SONETO: INSPIRAÇÃO E LABOR
Jaime Adilton Marques de Araújo
Dentre os mais antigos debates, capazes de gerar inacabáveis grupos de estudo e discussões, está, sem dúvida alguma, a árdua tarefa literária dos poetas. Há quem pense que se trata tão-somente de inspiração, enquanto que outros julgam que tudo não passa de esforço e trabalho, casado com uma certa habilidade na arte de versejar. Em se tratando do soneto, esta discussão ganha ainda mais importância, pelo esforço requerido de seus cultores para atender a um modelo que é, a um tempo, exigente e sintético.
Inspiração! Os arroubos dos poetas de todas as épocas, fazendo petições às musas e aos deuses e rendendo-lhes homenagens, justificam essa crença generalizada de que, sobre as suas cabeças, há um halo inapagável que os liga a uma fonte inspiradora.

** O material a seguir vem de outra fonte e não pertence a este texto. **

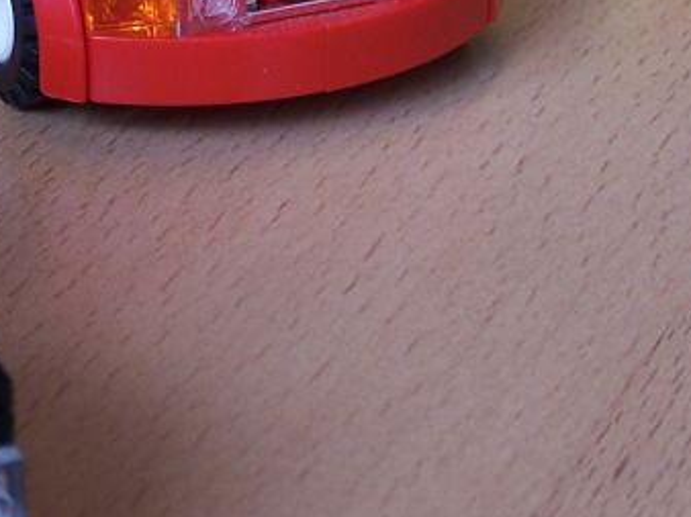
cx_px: 166
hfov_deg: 10.2
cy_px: 16
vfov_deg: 7.6
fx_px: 3870
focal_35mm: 194
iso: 80
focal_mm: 10.7
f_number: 3.2
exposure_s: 1/30
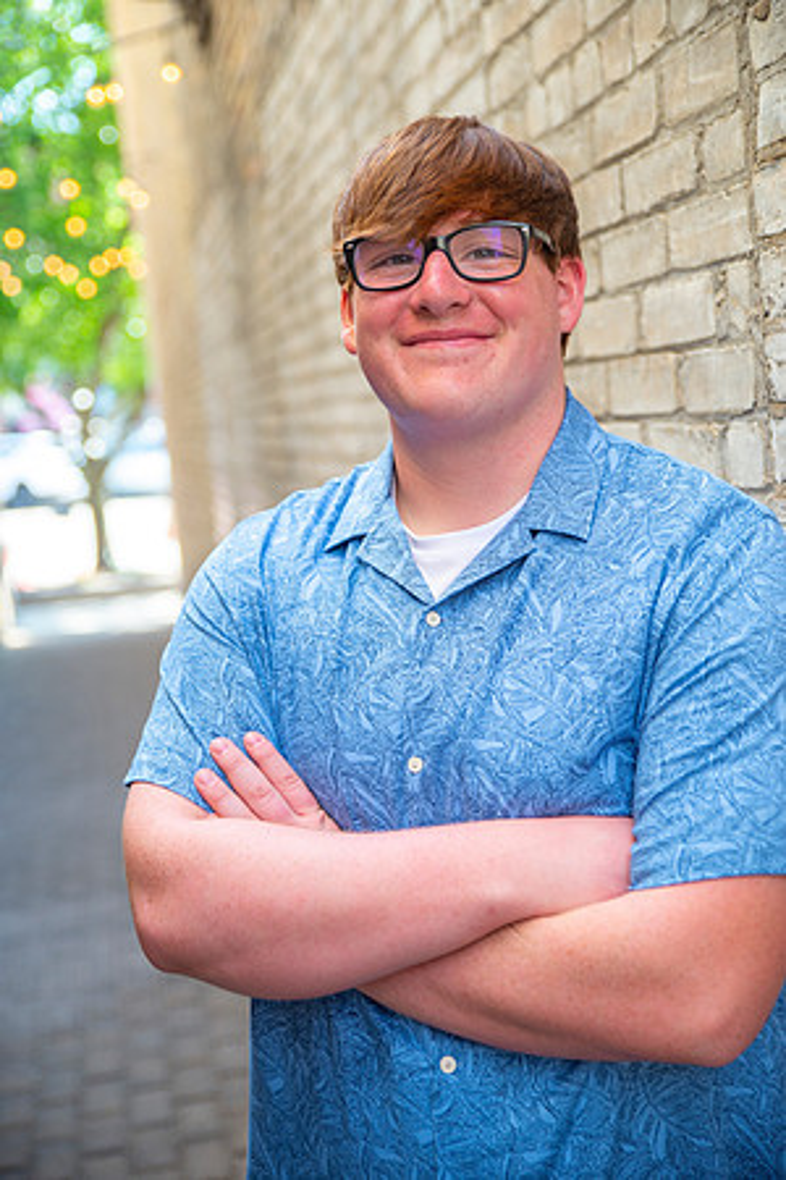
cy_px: 590
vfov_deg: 39.6
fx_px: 1637
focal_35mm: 50
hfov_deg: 27.0
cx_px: 393
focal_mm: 50
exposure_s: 1/160
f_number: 2.8
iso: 160
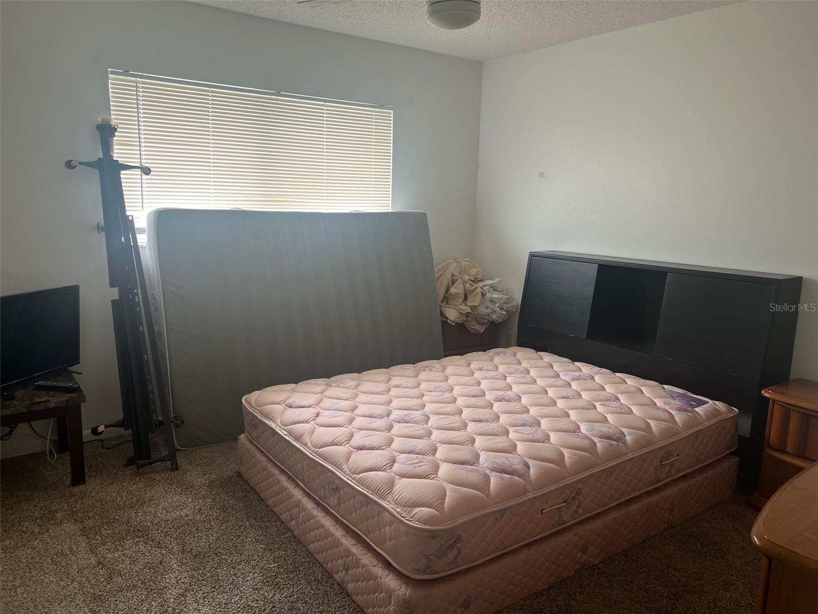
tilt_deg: -10.2
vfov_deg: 53.1
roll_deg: -0.9
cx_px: 409
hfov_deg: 67.3
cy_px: 307
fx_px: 614
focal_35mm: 26
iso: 125
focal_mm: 5.7
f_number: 1.5
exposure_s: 1/65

Como exemplos, citamos dois poetas famosos, de muitos que poderiam ser juntados, para respaldar a afirmação: No poema Navio Negreiro – Tragédia no mar. Antônio Frederico de Castro Alves (1847/1871), nosso “Poeta dos Escravos”, instava sua musa a que se fizesse presente num momento poético, para que falasse por ele na denúncia à degradação humana:
Dize-o tu, severa musa,
Musa libérrima, audaz!...”
E mais adiante, no mesmo poema, ordena que ela se cale e chore diante da trágica imagem de negros acorrentados:
Silêncio, Musa... chora, e chora tanto
Que o pavilhão se lave no teu pranto!...”
Outros exemplos, recolhemo-los de Luis de Camões (1525?/1580), que ora invoca as Tágides (ninfas do rio Tejo), pedindo-lhes inspiração, ora, contrariado, pede que a Musa pare de inspirá-lo:
E vós, Tágides minhas, pois criado
Tendes em mim um novo engenho ardente,
Se sempre em verso humilde celebrado
Foi de mim vosso rio alegremente,
Dai-me agora um som alto e sublimado,
Um estilo grandíloquo e corrente,
Porque de vossas águas Febo ordene
Que não tenham inveja às de Hipocrene.